Healthcare institutions, keeping in mind that the average healthcare vaccination rate is about 40 percent to 45 percent, are watching the move toward mandatory immunization very closely. Last year, the state of New York was the first to attempt mandatory influenza vaccination for healthcare workers but later rescinded this mandate due to a vaccine shortage triggered by the H1N1 influenza pandemic. The New York law was also challenged by unions, a situation familiar to VMMC when its policy was challenged by the Washington State Nurses Association (WSNA). The WSNA filed a grievance on behalf of the center’s unionized nurses and an arbitrator agreed that the vaccination mandate should have been negotiated as part of the union's bargaining agreement with Virginia Mason; that decision was upheld on appeal.
Despite this legal decision, Rakita, et al. (2010) report that 515 (85.9 percent) of the 599 unionized inpatient nurses elected to be vaccinated in 2005-2006, increasing to 595 (95.8 percent) of 621 unionized inpatient nurses in 2009-2010. A handful of healthcare workers refused to be vaccinated; five left the medical center voluntarily while two were terminated during the 2005-2006 influenza season. Since then, the researchers report, just two more healthcare workers have left as a result of the vaccination mandate.

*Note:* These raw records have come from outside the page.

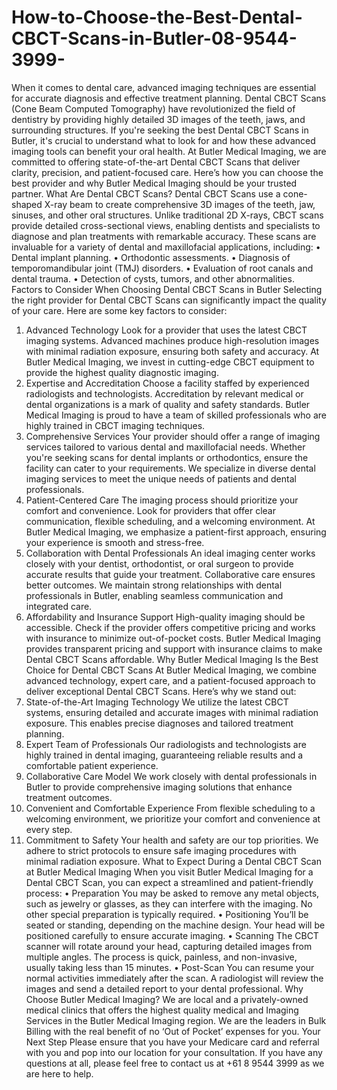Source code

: # How-to-Choose-the-Best-Dental-CBCT-Scans-in-Butler-08-9544-3999-
When it comes to dental care, advanced imaging techniques are essential for accurate diagnosis and effective treatment planning. Dental CBCT Scans (Cone Beam Computed Tomography) have revolutionized the field of dentistry by providing highly detailed 3D images of the teeth, jaws, and surrounding structures. If you're seeking the best Dental CBCT Scans in Butler, it's crucial to understand what to look for and how these advanced imaging tools can benefit your oral health. 
At Butler Medical Imaging, we are committed to offering state-of-the-art Dental CBCT Scans that deliver clarity, precision, and patient-focused care. Here’s how you can choose the best provider and why Butler Medical Imaging should be your trusted partner. 
What Are Dental CBCT Scans? 
Dental CBCT Scans use a cone-shaped X-ray beam to create comprehensive 3D images of the teeth, jaw, sinuses, and other oral structures. Unlike traditional 2D X-rays, CBCT scans provide detailed cross-sectional views, enabling dentists and specialists to diagnose and plan treatments with remarkable accuracy. 
These scans are invaluable for a variety of dental and maxillofacial applications, including: 
•	Dental implant planning. 
•	Orthodontic assessments. 
•	Diagnosis of temporomandibular joint (TMJ) disorders. 
•	Evaluation of root canals and dental trauma. 
•	Detection of cysts, tumors, and other abnormalities. 
Factors to Consider When Choosing Dental CBCT Scans in Butler 
Selecting the right provider for Dental CBCT Scans can significantly impact the quality of your care. Here are some key factors to consider: 
1. Advanced Technology 
Look for a provider that uses the latest CBCT imaging systems. Advanced machines produce high-resolution images with minimal radiation exposure, ensuring both safety and accuracy. 
At Butler Medical Imaging, we invest in cutting-edge CBCT equipment to provide the highest quality diagnostic imaging. 
2. Expertise and Accreditation 
Choose a facility staffed by experienced radiologists and technologists. Accreditation by relevant medical or dental organizations is a mark of quality and safety standards. 
Butler Medical Imaging is proud to have a team of skilled professionals who are highly trained in CBCT imaging techniques. 
3. Comprehensive Services 
Your provider should offer a range of imaging services tailored to various dental and maxillofacial needs. Whether you're seeking scans for dental implants or orthodontics, ensure the facility can cater to your requirements. 
We specialize in diverse dental imaging services to meet the unique needs of patients and dental professionals. 
4. Patient-Centered Care 
The imaging process should prioritize your comfort and convenience. Look for providers that offer clear communication, flexible scheduling, and a welcoming environment. 
At Butler Medical Imaging, we emphasize a patient-first approach, ensuring your experience is smooth and stress-free. 
5. Collaboration with Dental Professionals 
An ideal imaging center works closely with your dentist, orthodontist, or oral surgeon to provide accurate results that guide your treatment. Collaborative care ensures better outcomes. 
We maintain strong relationships with dental professionals in Butler, enabling seamless communication and integrated care. 
6. Affordability and Insurance Support 
High-quality imaging should be accessible. Check if the provider offers competitive pricing and works with insurance to minimize out-of-pocket costs. 
Butler Medical Imaging provides transparent pricing and support with insurance claims to make Dental CBCT Scans affordable. 
Why Butler Medical Imaging Is the Best Choice for Dental CBCT Scans 
At Butler Medical Imaging, we combine advanced technology, expert care, and a patient-focused approach to deliver exceptional Dental CBCT Scans. Here’s why we stand out: 
1.	State-of-the-Art Imaging Technology 
We utilize the latest CBCT systems, ensuring detailed and accurate images with minimal radiation exposure. This enables precise diagnoses and tailored treatment planning. 
2.	Expert Team of Professionals 
Our radiologists and technologists are highly trained in dental imaging, guaranteeing reliable results and a comfortable patient experience. 
3.	Collaborative Care Model 
We work closely with dental professionals in Butler to provide comprehensive imaging solutions that enhance treatment outcomes. 
4.	Convenient and Comfortable Experience 
From flexible scheduling to a welcoming environment, we prioritize your comfort and convenience at every step. 
5.	Commitment to Safety 
Your health and safety are our top priorities. We adhere to strict protocols to ensure safe imaging procedures with minimal radiation exposure. 
What to Expect During a Dental CBCT Scan at Butler Medical Imaging 
When you visit Butler Medical Imaging for a Dental CBCT Scan, you can expect a streamlined and patient-friendly process: 
•	Preparation 
You may be asked to remove any metal objects, such as jewelry or glasses, as they can interfere with the imaging. 
No other special preparation is typically required. 
•	Positioning 
You’ll be seated or standing, depending on the machine design. Your head will be positioned carefully to ensure accurate imaging. 
•	Scanning 
The CBCT scanner will rotate around your head, capturing detailed images from multiple angles. 
The process is quick, painless, and non-invasive, usually taking less than 15 minutes. 
•	Post-Scan 
You can resume your normal activities immediately after the scan. 
A radiologist will review the images and send a detailed report to your dental professional. 
Why Choose Butler Medical Imaging?
We are local and a privately-owned medical clinics that offers the highest quality medical and Imaging Services in the Butler Medical Imaging region. We are the leaders in Bulk Billing with the real benefit of no ‘Out of Pocket’ expenses for you.
Your Next Step
Please ensure that you have your Medicare card and referral with you and pop into our location for your consultation. If you have any questions at all, please feel free to contact us at +61 8 9544 3999 as we are here to help.

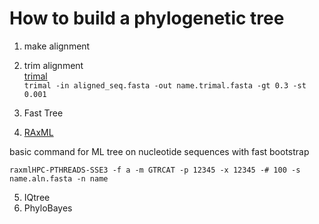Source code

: # How to build a phylogenetic tree

1. make alignment
2. trim alignment  
[trimal](http://trimal.cgenomics.org)  
`trimal -in aligned_seq.fasta -out name.trimal.fasta -gt 0.3 -st 0.001`

3. Fast Tree
4. [RAxML](https://sco.h-its.org/exelixis/web/software/raxml/hands_on.html)  

basic command for ML tree on nucleotide sequences with fast bootstrap  

`raxmlHPC-PTHREADS-SSE3 -f a -m GTRCAT -p 12345 -x 12345 -# 100 -s name.aln.fasta -n name`  

5. IQtree
6. PhyloBayes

The WSNA had also asserted that the requirement for non-vaccinated healthcare workers to wear masks during the influenza season constituted an unfair labor practice; the researchers report that an administrative law judge ruled that it was permissible to require unionized healthcare workers to wear a mask as part of an infection control policy. This ruling is currently pending appeal at the National Labor Relations Board.